The preceding analysis (see parts 1, 2, 3, & 4) makes abundantly clear how dangerous the draft advisory opinion of the Codes of Conduct Committee is. Its attempt to change the applicable ethical guidance is based on logic that, if taken at face value and applied across the board, would wreak havoc on judges’ ability to connect not only to the legal profession, but also to the institutions of faith, education, and community with which Canon 4 explicitly contemplates they will involve themselves.
The draft opinion’s carveout for the ABA is transparently selective. This would remain the case if the Committee digs in with respect to the Federalist Society and then limits the trajectory of its guidance to spare the many institutions that do engage in issue advocacy from its wrecking ball on judicial membership. Neither does it help their analysis to lump apples with oranges by suggesting a false equivalency between the Society and the stridently activist American Constitution Society. The whole objective of judicial line-drawing is to make the line straight.
To be sure, judges have special obligations to comply with a dedicated code of ethics. These obligations include impartiality and standards of recusal when such obligations cannot be met in individual cases. But a blanket prohibition on judges, law clerks, and staff attorneys belonging to a particular organization is something very different. It’s an ideological hit job on a network of lawyers who are being punished for their success in the marketplace of legal ideas. This violates two basic principles that judges are bound to apply in their First Amendment cases: respect for the freedom of association and viewpoint neutrality.
Questions naturally follow about how the advisory opinion was drafted. Not much is known about the operation of the Committee on Codes of Conduct. It has 15 members, all judges who are appointed to that body by the chief justice. Eight of those judges were appointed to the bench by Democratic presidents versus five by Republicans. The two other members are a magistrate judge and a bankruptcy judge, so neither was a presidential appointment.
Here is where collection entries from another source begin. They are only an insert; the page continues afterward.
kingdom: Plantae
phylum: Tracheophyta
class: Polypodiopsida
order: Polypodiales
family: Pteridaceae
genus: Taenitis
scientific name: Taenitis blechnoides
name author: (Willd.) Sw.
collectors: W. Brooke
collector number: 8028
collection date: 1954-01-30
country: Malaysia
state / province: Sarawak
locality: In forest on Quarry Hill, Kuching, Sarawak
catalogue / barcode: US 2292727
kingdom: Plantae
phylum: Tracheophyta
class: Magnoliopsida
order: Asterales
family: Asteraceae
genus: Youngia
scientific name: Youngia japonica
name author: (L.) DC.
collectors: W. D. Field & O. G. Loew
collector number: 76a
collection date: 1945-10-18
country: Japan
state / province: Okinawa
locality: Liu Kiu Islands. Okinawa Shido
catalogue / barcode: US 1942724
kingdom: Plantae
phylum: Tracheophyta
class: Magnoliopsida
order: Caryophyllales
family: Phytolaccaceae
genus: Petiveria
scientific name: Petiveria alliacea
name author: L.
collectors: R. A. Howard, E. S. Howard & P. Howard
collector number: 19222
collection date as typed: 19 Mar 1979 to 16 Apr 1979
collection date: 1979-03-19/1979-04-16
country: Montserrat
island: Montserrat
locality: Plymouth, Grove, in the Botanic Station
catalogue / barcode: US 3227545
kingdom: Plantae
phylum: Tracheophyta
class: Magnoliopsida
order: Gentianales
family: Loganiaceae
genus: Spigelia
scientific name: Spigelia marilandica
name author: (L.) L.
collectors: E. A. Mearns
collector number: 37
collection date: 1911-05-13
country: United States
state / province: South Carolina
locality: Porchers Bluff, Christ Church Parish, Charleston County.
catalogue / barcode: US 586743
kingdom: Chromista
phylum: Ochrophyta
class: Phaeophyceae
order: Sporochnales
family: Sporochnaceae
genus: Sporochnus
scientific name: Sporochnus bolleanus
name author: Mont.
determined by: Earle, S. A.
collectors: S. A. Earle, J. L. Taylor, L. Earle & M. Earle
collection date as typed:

Committee members include Senator Sheldon Whitehouse’s friend John McConnell, who along with his wife had donated almost $700,000 to Democratic candidates at the time President Obama nominated him to the district court in Rhode Island.
Another member, Fourth Circuit judge Albert Diaz, has served as both chairman of the Appellate Judges Conference of the ABA and as a member of the Hispanic National Bar Association (HNBA)’s Judicial Council. I previously discussed the ABA’s positions. The HNBA takes positions on numerous issues as well, including a 2019 immigration resolution it adopted that among other things reiterated its past support of the DREAM Act and was critical of President Trump’s policy toward DACA recipients. Also in 2019, Diaz wrote the majority opinion for the Fourth Circuit holding that the administration’s decision to rescind DACA is arbitrary and capricious under the Administrative Procedure Act.
Another circuit judge on the Committee, Mary Murguia, whom Obama elevated from the District of Arizona to the Ninth Circuit, has also been a member of the ABA and HNBA, not to mention other left-leaning affinity bar associations including the Association of Trial Lawyers of America. She has twice made Ed Whelan’s “This Day in Liberal Judicial Activism” feature here, which is not easy for a lower court judge to do.
In one case decided as a district judge, Whelan notes the “verbal somersaults” she did in 2011 to hold that there was “insufficient evidence” the defendant Elton Simpson’s false statements to the FBI about traveling to Somalia “‘involved’ international terrorism.” This despite his having “expressed sympathy and admiration for individuals who ‘fight’ non-Muslims as well as his belief in the establishment of Shariah law, all over the world including in Somalia.” Four years later, Simpson perpetrated the jihadist attack at the Curtis Culwell Center in Garland, Texas. In a 2012 case, Murguia joined Stephen Reinhardt’s opinion for a divided Ninth Circuit panel regarding federal habeas relief in Jackson v. Nevada. The Supreme Court followed with a unanimous summary reversal in a per curiam opinion that suggested the lower court had employed an “imaginative extension of existing case law.”
Another member, Timothy Black, served for several years as director and later president of the Planned Parenthood Association of Cincinnati before his appointment to the Southern District of Ohio. On the bench, he is perhaps best known as the trial judge in James Obergefell’s challenge who held Ohio’s refusal to recognize same-sex marriage unconstitutional before the Supreme Court narrowly reached the same conclusion on appeal.
Sadly, it is no surprise that the Codes of Conduct Committee would employ a political rather than a judicial process to give us its draft advisory opinion. We deserve to know the details of that process. How did the Committee arrive at its opinion? Were judges permitted to vote against it? If so, what was the margin of the vote? Were any judges allowed to file a dissenting view? Who drafted the advisory opinion itself? Does the Committee intend to sideline one of the most important organizations in the legal community without disclosing how it arrived at such an absurd proposal?